Living on a Mobius Strip
According to my way of imagining the dimensions, in our physical bodies we are each on the equivalent of a mobius strip, travelling down a specific "line of time" in the fourth dimension, unaware of the twists and turns that we are making in the dimensions above. I have written much about what this means in the fifth dimension, including the fact that Theodor Kaluza proved and Einstein eventually agreed that the field equations of gravity and light can be combined if they are defined in the fifth dimension, not the fourth-dimensional space-time that seems to have become stuck in the general public's mind more easily. Most people are unaware that the basic aspects of our physical reality are being defined in the fifth dimension.
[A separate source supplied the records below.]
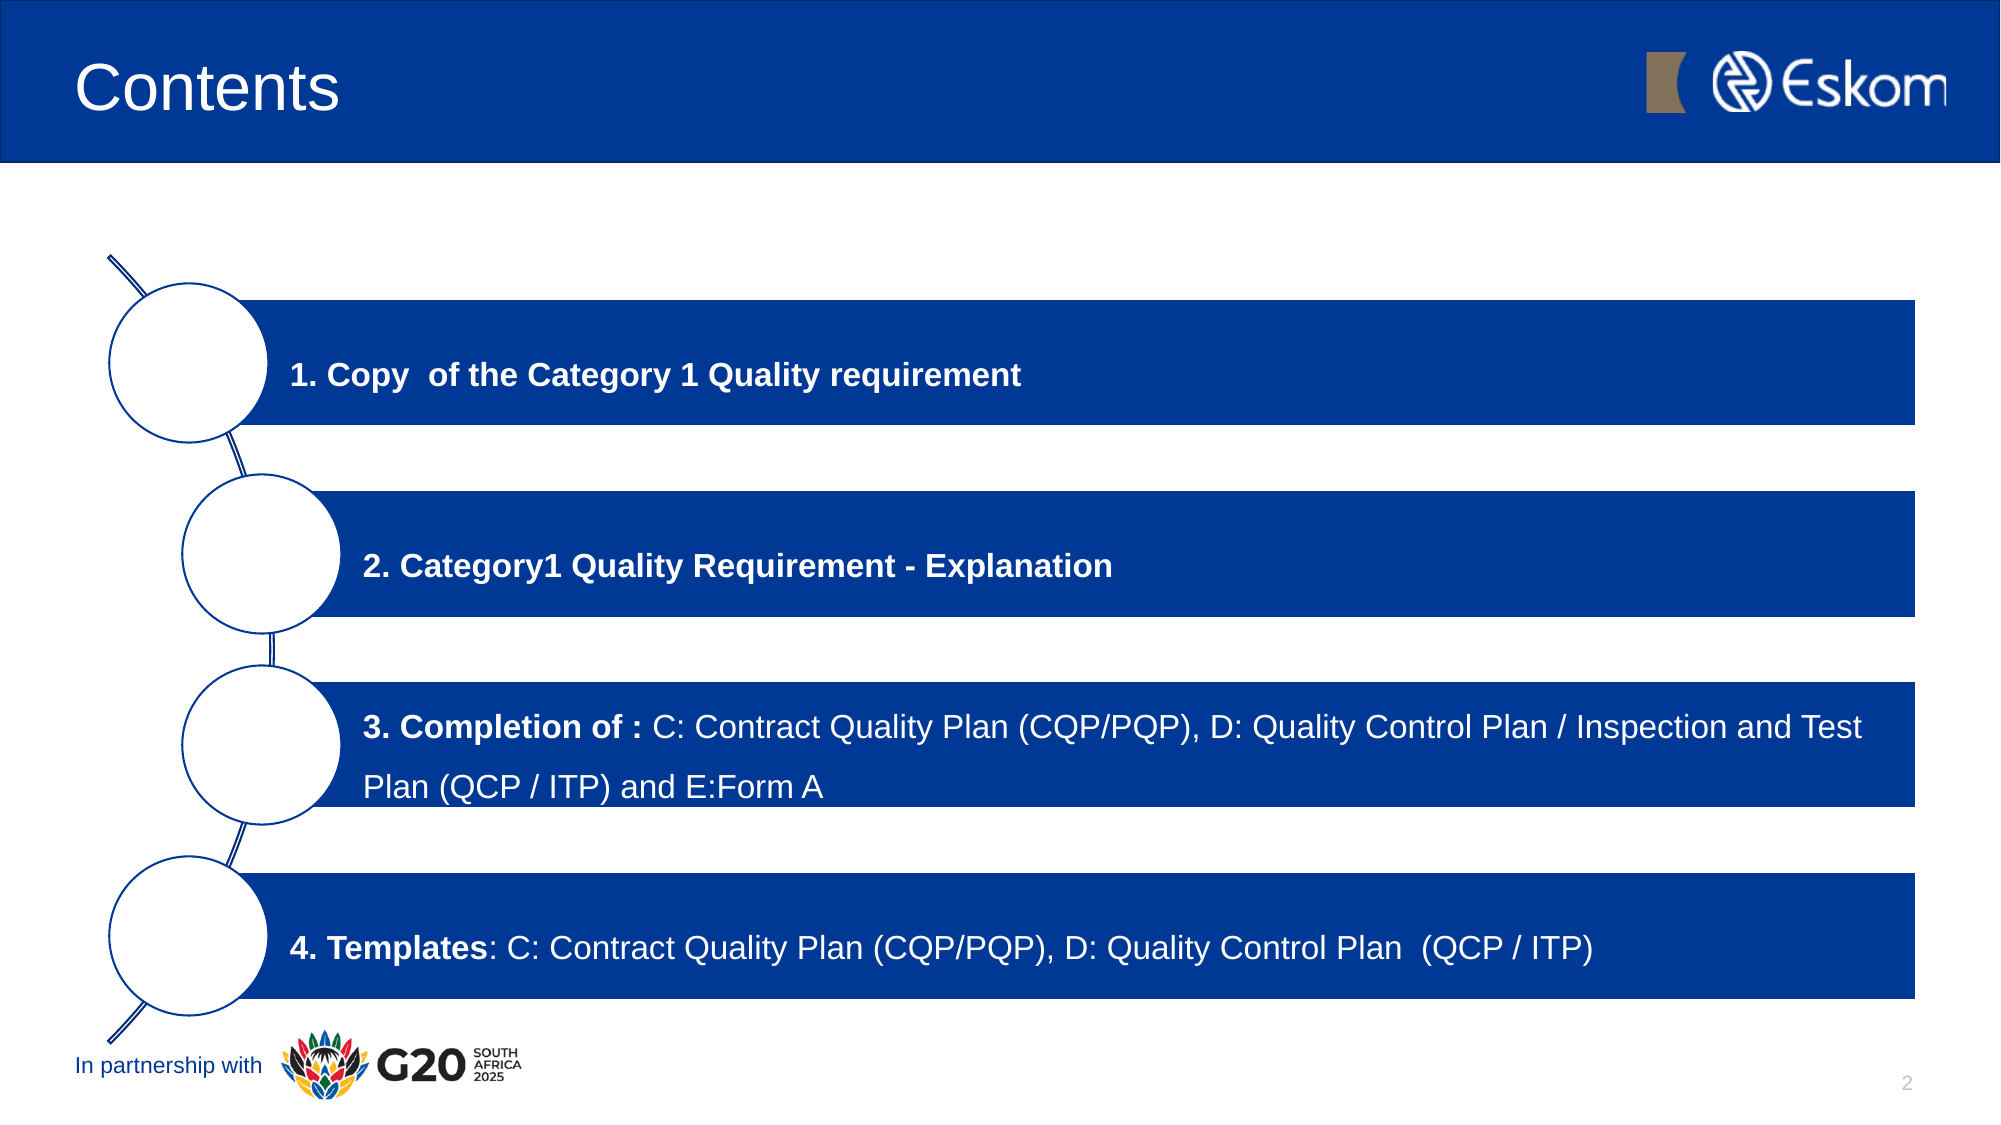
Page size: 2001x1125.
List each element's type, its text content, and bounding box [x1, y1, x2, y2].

slide_number 2 [1567, 1064, 1929, 1103]
title Contents [59, 33, 1620, 143]
slide_number [99, 1064, 481, 1103]
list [95, 235, 1929, 1064]
picture [481, 1064, 526, 1100]
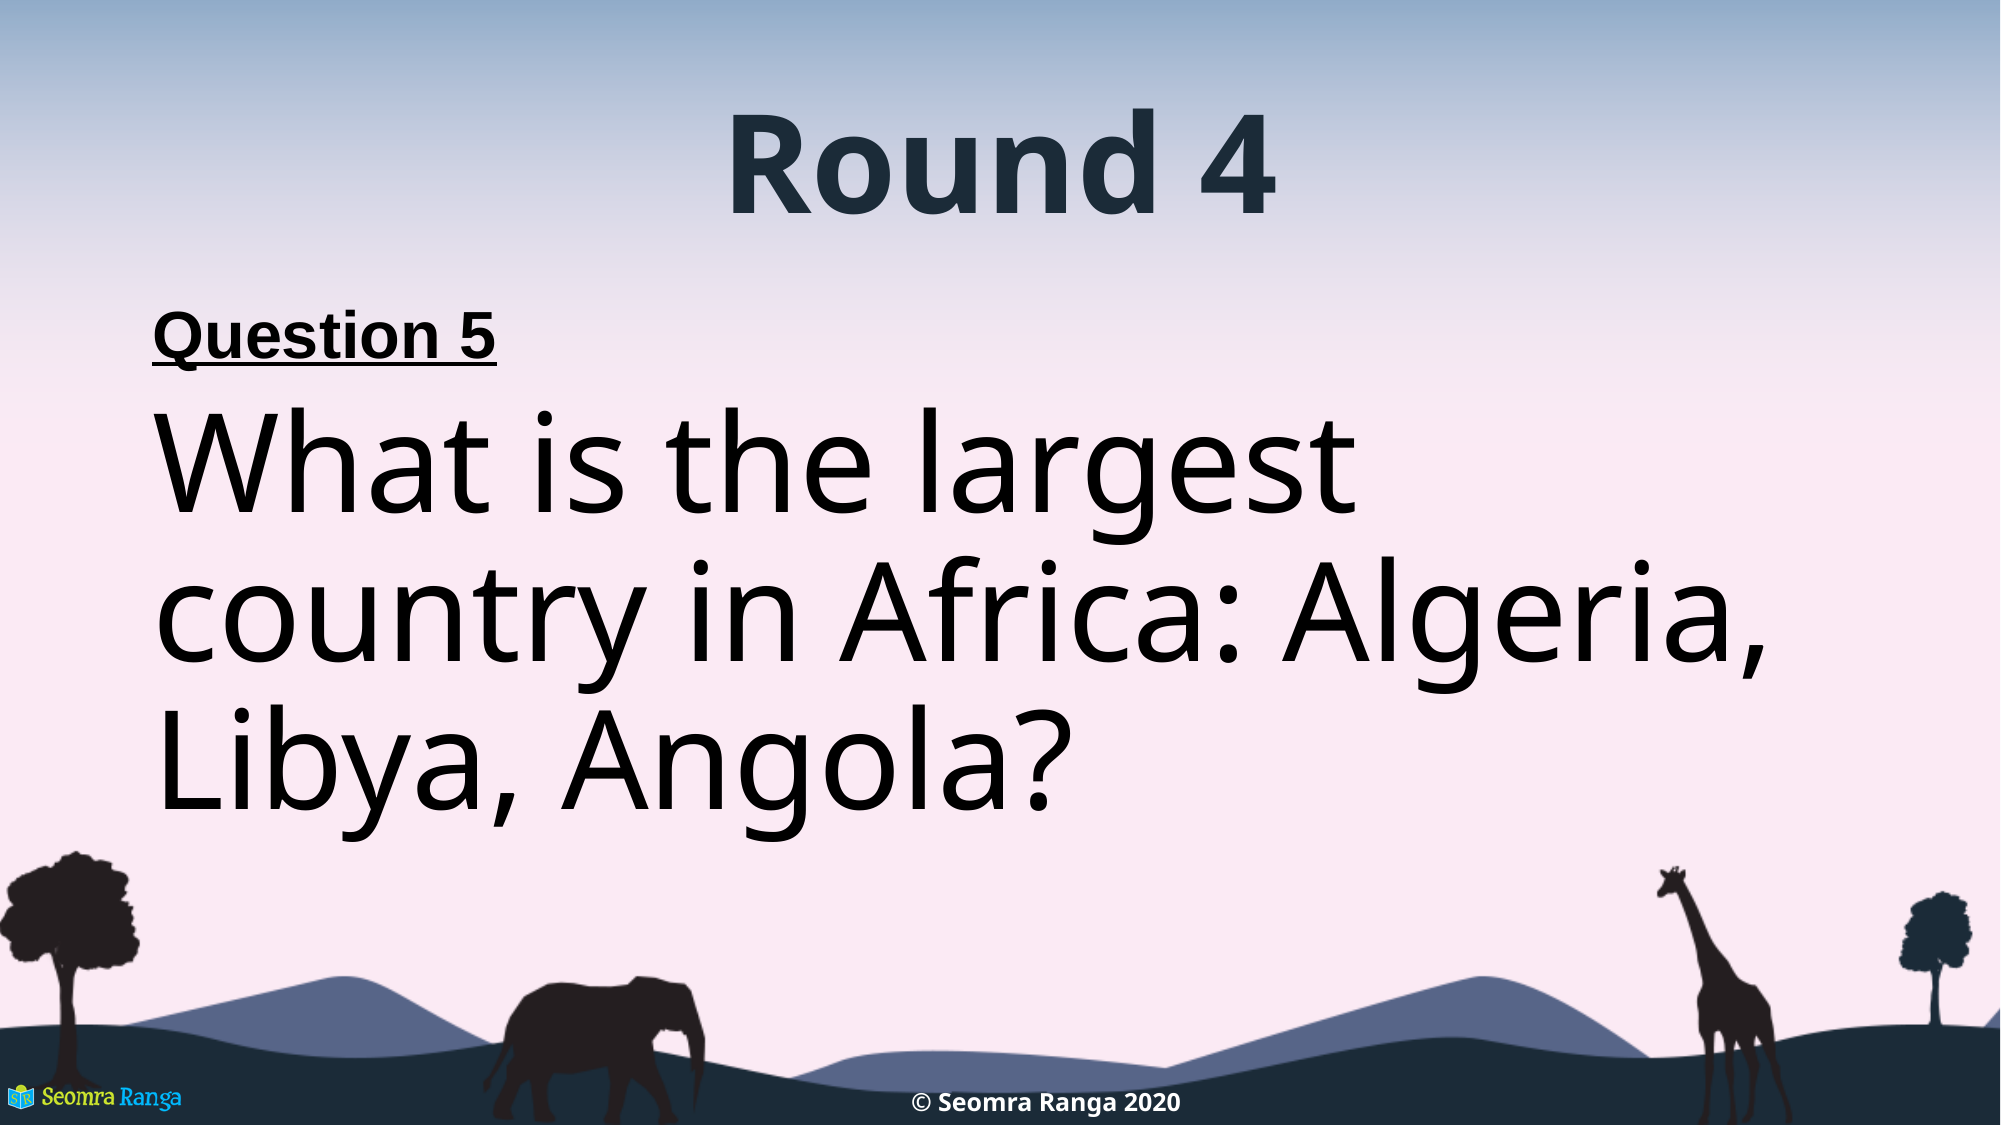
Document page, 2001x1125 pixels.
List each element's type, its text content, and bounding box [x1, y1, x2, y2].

title Round 4 [137, 59, 1863, 278]
picture [0, 0, 2001, 1125]
text_box © Seomra Ranga 2020 www.seomraranga.com [762, 1079, 1330, 1125]
list Question 5 What is the largest country in Africa: Algeria, Libya, Angola? [137, 293, 1863, 1014]
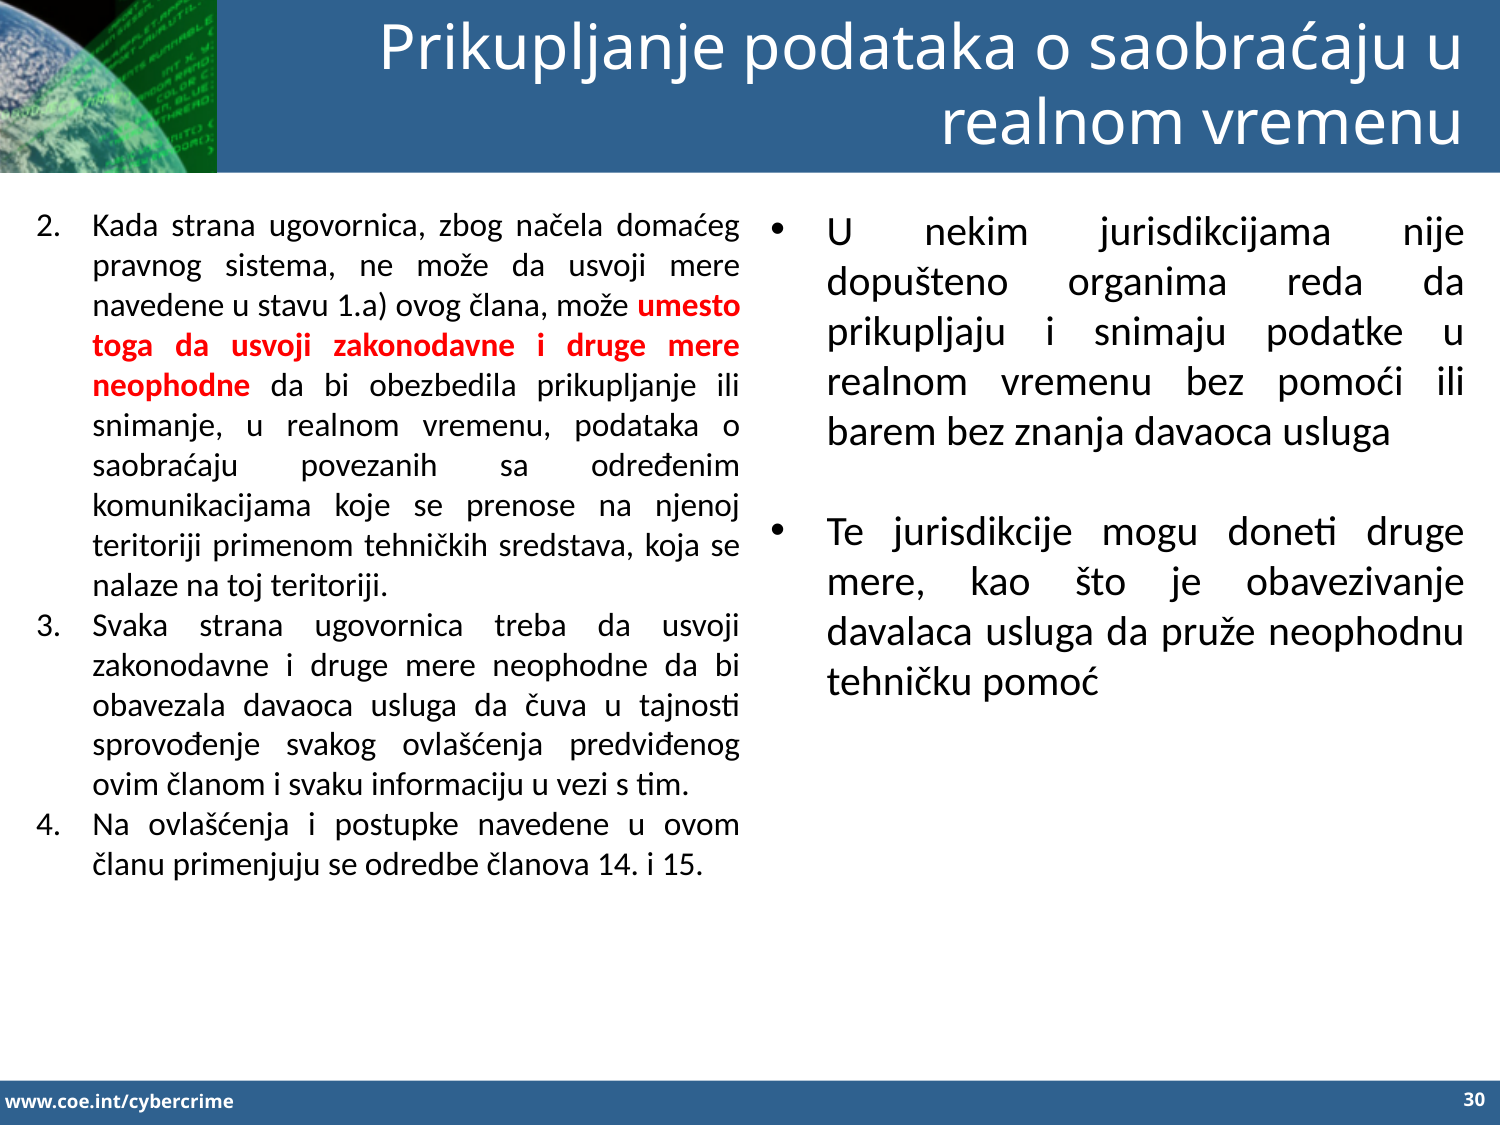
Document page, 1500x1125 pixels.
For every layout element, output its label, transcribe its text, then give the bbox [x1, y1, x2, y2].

picture [0, 0, 217, 173]
text_box U nekim jurisdikcijama nije dopušteno organima reda da prikupljaju i snimaju podatke u realnom vremenu bez pomoći ili barem bez znanja davaoca usluga Te jurisdikcije mogu doneti druge mere, kao što je obavezivanje davalaca usluga da pruže neophodnu tehničku pomoć [755, 196, 1480, 712]
text_box Kada strana ugovornica, zbog načela domaćeg pravnog sistema, ne može da usvoji mere navedene u stavu 1.a) ovog člana, može umesto toga da usvoji zakonodavne i druge mere neophodne da bi obezbedila prikupljanje ili snimanje, u realnom vremenu, podataka o saobraćaju povezanih sa određenim komunikacijama koje se prenose na njenoj teritoriji primenom tehničkih sredstava, koja se nalaze na toj teritoriji. Svaka strana ugovornica treba da usvoji zakonodavne i druge mere neophodne da bi obavezala davaoca usluga da čuva u tajnosti sprovođenje svakog ovlašćenja predviđenog ovim članom i svaku informaciju u vezi s tim. Na ovlašćenja i postupke navedene u ovom članu primenjuju se odredbe članova 14. i 15. [21, 196, 756, 890]
text_box Prikupljanje podataka o saobraćaju u realnom vremenu [227, 0, 1480, 165]
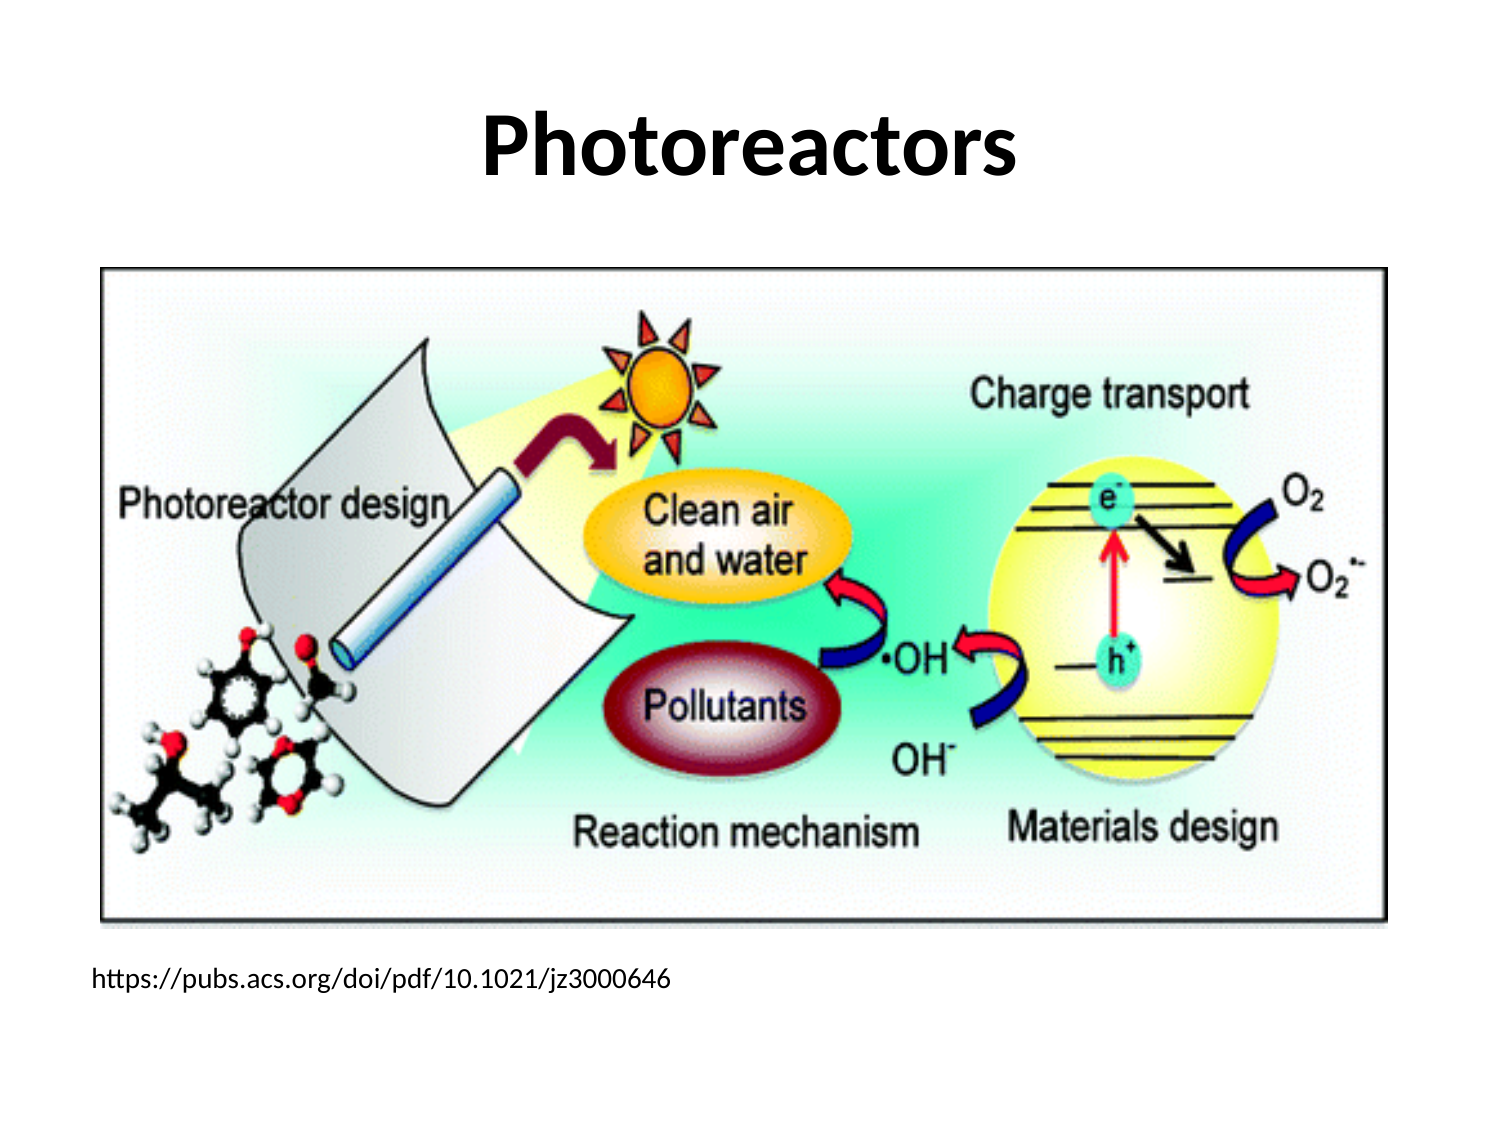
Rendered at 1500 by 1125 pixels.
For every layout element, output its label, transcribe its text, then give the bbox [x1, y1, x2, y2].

Imagining my fourth dimensional body as an undulating snake, with my conceived self at one end and my deceased self at the other, is one of the starting points of my visual way of imagining the dimensions. Imagining the fifth dimensional branches of choice and possibility that extend out from this moment shows how a hard determinist could look back in time and see the proof that there is only one reality, because after the fact that is all we can see; while a person believing in free will can look forward into the fifth dimension and see that their future is not written in stone after all. However: going through that exercise artificially diminishes the size and import of what has come before, since the undulating snake leading back to the beginning of my physical body seems to be much smaller than the exploding dandelion seed of the possible branches set before me from this moment forward.

"Angels of Possibility"
So now, let's think of our bodies in the sixth dimension, which contains all possible timelines for our particular universe. Where is my sixth dimensional self the largest? If you think about it for a moment, you will see it is at the moment of conception. From there, the branching possibilities that will get me to some version of my adult self are exponentially larger than any time thereafter. This seems to relate to Terence McKenna's "timewave zero" concept, which suggests that novelty increases as the end of the universe approaches, but it is the mirror image at "right angles" to his idea: the possible cusps of change that an embryo or even a small child have before them are absolutely immense compared to the more limited subset that we have left to choose from by the time we are adults. Here is one of the more often-quoted paragraphs from my book:

"The beautiful blossoming potential we see in a newborn child is an immensely attractive thing. The angels of possibility that swirl around a toddler’s head can be breathtaking if we catch even a fleeting glimpse. And there is nothing as sad as the tragedy of a child who has been mistreated or abused, and whose life may never be the same because of it. Even from our limited window in the lower dimensions, it is easy for us to intuitively understand what is magical and wonderful about the promise of a child, a promise that is held within the sixth dimension."

Religious teachings which say we should approach the Lord as a little child resonate with this idea as well. That reverence, that sense of wonder, that appreciation of the novelty and the vast potential that are held in every instant of time, in every quark and neutrino, and in the spirit energy all around us is part of an awakening that all of us as adults yearn for. On the other hand, whether we are talking about the death of a spirit or the death of a physical body, what we are really talking about is what happens when those processes cease to be interested in "what happens next".

"And in The End..."
What does timelessness mean for me? Because time is an illusion, it means that once any of us breaks out of our physical reality, there we will find all the other branches of our sixth dimensional selves, waiting to greet us and compare notes on the journey, and see how everything fits together.

And that is what enjoying the journey should always be about.